It’s easy to assume that physical and emotional pain are different, but they overlap in many ways than we’d ever know.
Recent research has discovered that the two forms of pain have some neurological similarities. And while they usually occur separately, many times they also happen simultaneously, basically influencing each other.
It’s common for people suffering from physical pain, especially chronic pain, to struggle with the emotional baggage that comes with their circumstances. At times, these emotional struggles are even more damaging to the individual than their physical pain.
Here are examples of emotional suffering which you may experience as a result of physical pain:
- Stress and anxiety
- Debilitating Depression (MDD)
- Shame and Guilt
Many of the solutions to physical pain can also help with emotional pain. Let’s look at some of the ways to cope with emotional pain.
1. Treat the Source of the Problem
It can be challenging to manage emotional distress if its origin is a mystery. After all, you’re dealing with something psychological that doesn’t have a tangible source.
However, when physical pain is the underlying reason behind your emotional suffering, finding a solution for that physical problem resolves the emotional pain.

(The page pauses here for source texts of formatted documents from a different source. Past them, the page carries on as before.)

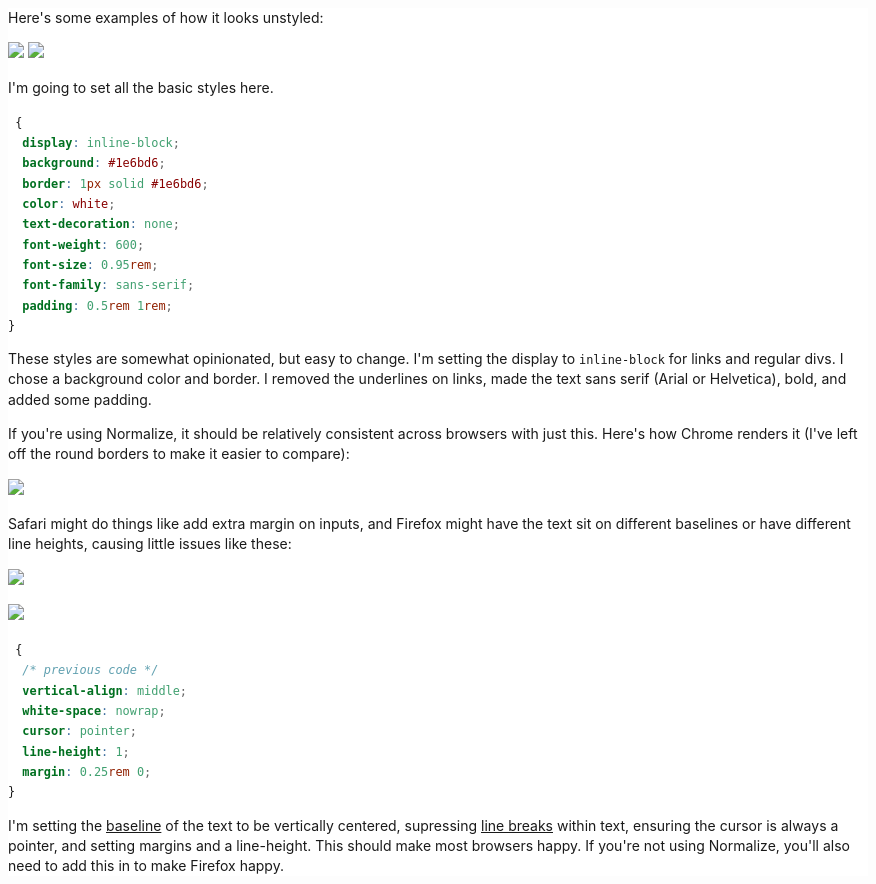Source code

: Here's some examples of how it looks unstyled:

![](../images/Screen-Shot-2016-11-02-at-6.58.30-PM.png)
![](../images/chrome.png)

I'm going to set all the basic styles here.

```css
 {
  display: inline-block;
  background: #1e6bd6;
  border: 1px solid #1e6bd6;
  color: white;
  text-decoration: none;
  font-weight: 600;
  font-size: 0.95rem;
  font-family: sans-serif;
  padding: 0.5rem 1rem;
}
```

These styles are somewhat opinionated, but easy to change. I'm setting the display to `inline-block` for links and regular divs. I chose a background color and border. I removed the underlines on links, made the text sans serif (Arial or Helvetica), bold, and added some padding.

If you're using Normalize, it should be relatively consistent across browsers with just this. Here's how Chrome renders it (I've left off the round borders to make it easier to compare):

![](../images/Screen-Shot-2016-11-02-at-7.55.27-PM.png)

Safari might do things like add extra margin on inputs, and Firefox might have the text sit on different baselines or have different line heights, causing little issues like these:

![](../images/Screen-Shot-2016-11-02-at-7.59.52-PM.png)

![](../images/Screen-Shot-2016-11-02-at-8.00.03-PM.png)

```css
 {
  /* previous code */
  vertical-align: middle;
  white-space: nowrap;
  cursor: pointer;
  line-height: 1;
  margin: 0.25rem 0;
}
```

I'm setting the [baseline](https://developer.mozilla.org/en-US/docs/Web/CSS/vertical-align) of the text to be vertically centered, supressing [line breaks](https://developer.mozilla.org/en-US/docs/Web/CSS/white-space) within text, ensuring the cursor is always a pointer, and setting margins and a line-height. This should make most browsers happy. If you're not using Normalize, you'll also need to add this in to make Firefox happy.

Seek treatment for the root problem, and it’ll be easier to regain your emotional stability.
2. Distract Yourself
Much like physical pain, emotional pain can seem to disappear when you distract yourself. It’s about taking your mind off your current situation by engaging in something entirely different.
Good distractions are often things or activities you’re fond of, like watching TV, cooking, shopping, or getting together with friends.

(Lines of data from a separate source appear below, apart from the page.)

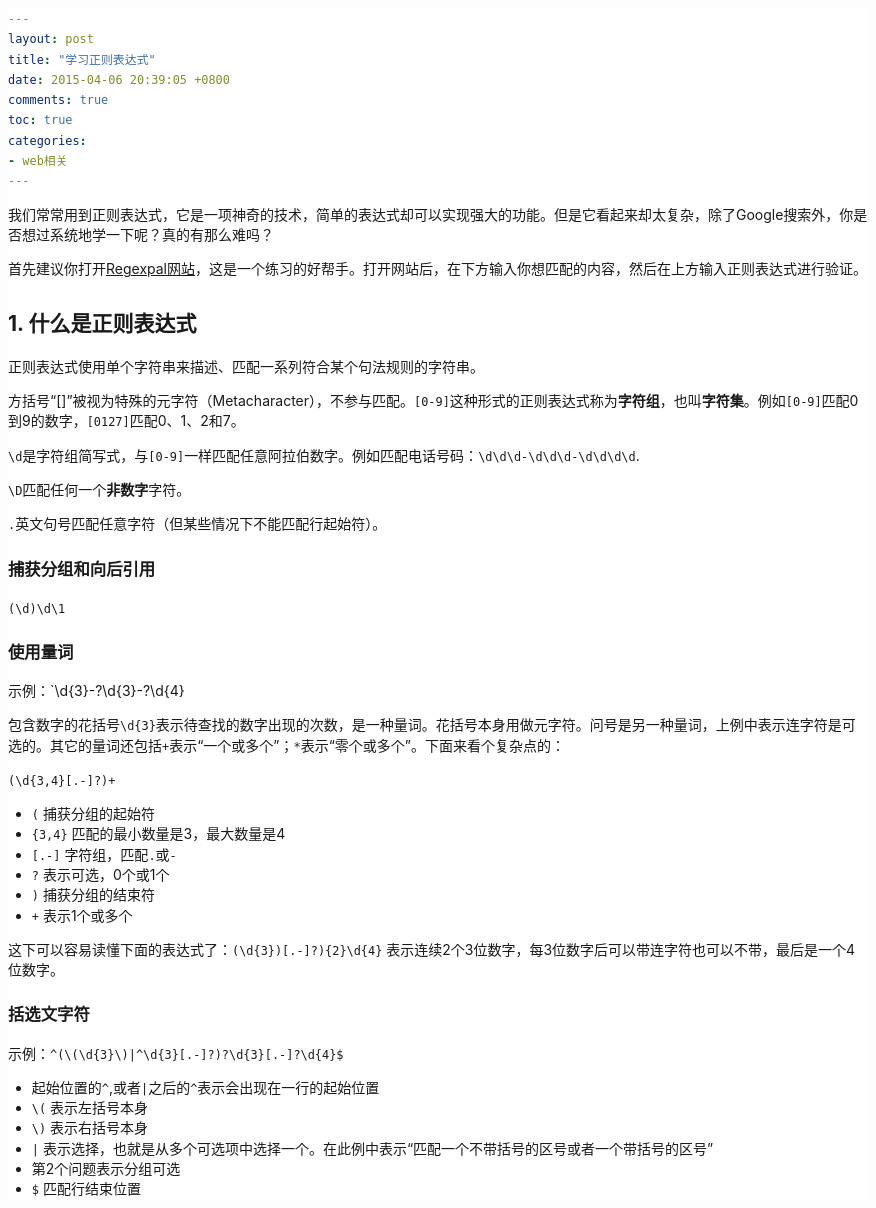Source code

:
 ```yaml
---
layout: post
title: "学习正则表达式"
date: 2015-04-06 20:39:05 +0800
comments: true
toc: true
categories: 
- web相关
---
```


我们常常用到正则表达式，它是一项神奇的技术，简单的表达式却可以实现强大的功能。但是它看起来却太复杂，除了Google搜索外，你是否想过系统地学一下呢？真的有那么难吗？



首先建议你打开[Regexpal网站](http://regexpal.com/)，这是一个练习的好帮手。打开网站后，在下方输入你想匹配的内容，然后在上方输入正则表达式进行验证。

## 1. 什么是正则表达式
正则表达式使用单个字符串来描述、匹配一系列符合某个句法规则的字符串。

方括号“[]”被视为特殊的元字符（Metacharacter），不参与匹配。`[0-9]`这种形式的正则表达式称为**字符组**，也叫**字符集**。例如`[0-9]`匹配0到9的数字，`[0127]`匹配0、1、2和7。

`\d`是字符组简写式，与`[0-9]`一样匹配任意阿拉伯数字。例如匹配电话号码：`\d\d\d-\d\d\d-\d\d\d\d`.

`\D`匹配任何一个**非数字**字符。

`.`英文句号匹配任意字符（但某些情况下不能匹配行起始符）。

### 捕获分组和向后引用
`(\d)\d\1`

### 使用量词
示例：`\d{3}-?\d{3}-?\d{4}

包含数字的花括号`\d{3}`表示待查找的数字出现的次数，是一种量词。花括号本身用做元字符。问号是另一种量词，上例中表示连字符是可选的。其它的量词还包括`+`表示“一个或多个”；`*`表示“零个或多个”。下面来看个复杂点的：

`(\d{3,4}[.-]?)+`

* `(` 捕获分组的起始符
* `{3,4}` 匹配的最小数量是3，最大数量是4
* `[.-]` 字符组，匹配`.`或`-`
* `?` 表示可选，0个或1个
* `)` 捕获分组的结束符
* `+` 表示1个或多个

这下可以容易读懂下面的表达式了：`(\d{3})[.-]?){2}\d{4}` 表示连续2个3位数字，每3位数字后可以带连字符也可以不带，最后是一个4位数字。

### 括选文字符
示例：`^(\(\d{3}\)|^\d{3}[.-]?)?\d{3}[.-]?\d{4}$`

* 起始位置的`^`,或者`|`之后的`^`表示会出现在一行的起始位置
* `\(` 表示左括号本身
* `\)` 表示右括号本身
* `|` 表示选择，也就是从多个可选项中选择一个。在此例中表示“匹配一个不带括号的区号或者一个带括号的区号”
* 第2个问题表示分组可选
* `$` 匹配行结束位置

You most likely won’t be in the mood to do these things because you’re not okay with your state of mind. But when you get past that initial reluctance, you’ll start to enjoy the activity and engage even more.
Finding distractions is an excellent coping mechanism for people struggling with chronic pain, and it can be a source of healing for emotional turmoil.
3. Do Something Uplifting
Depending on their values, most people view certain things and actions as fulfilling or bigger than themselves. These actions resonate with human nature, and doing them will make you feel like you’re making a difference in the world.

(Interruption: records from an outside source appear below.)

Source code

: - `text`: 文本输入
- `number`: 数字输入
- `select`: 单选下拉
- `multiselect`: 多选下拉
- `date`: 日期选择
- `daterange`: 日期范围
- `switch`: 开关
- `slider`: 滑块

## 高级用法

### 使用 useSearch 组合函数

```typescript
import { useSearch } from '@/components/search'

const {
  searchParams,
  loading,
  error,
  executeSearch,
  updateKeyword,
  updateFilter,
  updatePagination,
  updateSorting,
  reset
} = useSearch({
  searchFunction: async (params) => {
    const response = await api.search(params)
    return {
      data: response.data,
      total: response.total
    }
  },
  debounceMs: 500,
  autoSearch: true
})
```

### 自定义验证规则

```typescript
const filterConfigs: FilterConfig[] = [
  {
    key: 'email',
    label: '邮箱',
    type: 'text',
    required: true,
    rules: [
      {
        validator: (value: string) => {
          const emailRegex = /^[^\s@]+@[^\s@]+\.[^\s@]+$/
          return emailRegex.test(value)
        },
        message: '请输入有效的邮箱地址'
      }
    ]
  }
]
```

Remember, emotional pain is born out of unstable emotions, and you can change that by tapping into your natural need to be of value to humanity.
Many actions give us a sense of purpose and uplift our spirits, such as helping people, taking care of animals, planting trees, etc. Start actively participating in charity activities to refocus your emotions on something positive and greater than yourself.
4. Stay Active
Staying physically active has immense benefits on a person’s overall health. Our bodies require constant physical activity to function properly, strengthening our systems. You literally need an active lifestyle to be healthy.
Two ways you’ll benefit from an active lifestyle include:
- When your systems are healthy and organs functioning normally, your brain also benefits, meaning you’ll have a strong state of mind.
- Physical activity relieves physical pain, which, in this case, is the root of the problem.
5. Consider Natural Remedies
While medications can offer you relief, they’re often unsafe long-term. It’s the same problem with chronic pain, but even more so for emotional struggles.
Considering negative emotions can be a lifelong struggle, you want a solution that you integrate into your life with minimal side effects.
Now, which natural solutions are we talking about?
That depends on your interests and what works best for you.
Mindfulness techniques like meditation offer mind-body connection, which some people find helpful. You can try this best breathing apps while doing your meditation.
Alternatively, you could try herbs like cannabis, which has many benefits, including relief for both physical and emotional pain. This guide has more insight into pain relief with cannabis.
6. Interact with People
Positive social interactions are therapeutic. Keep in mind that the same way interacting with people can ruin your self-esteem and make you unhappy is the same way it can be uplifting and pull you out of a bad place. So make an effort to connect with the positive people in your life.
We often underplay emotional pain. You’re probably doing it to yourself. But it’s as real as physical pain, and they can exist at the same time. Remember, when you don’t address negative emotions, they tend to worsen to the point that they affect your quality of life.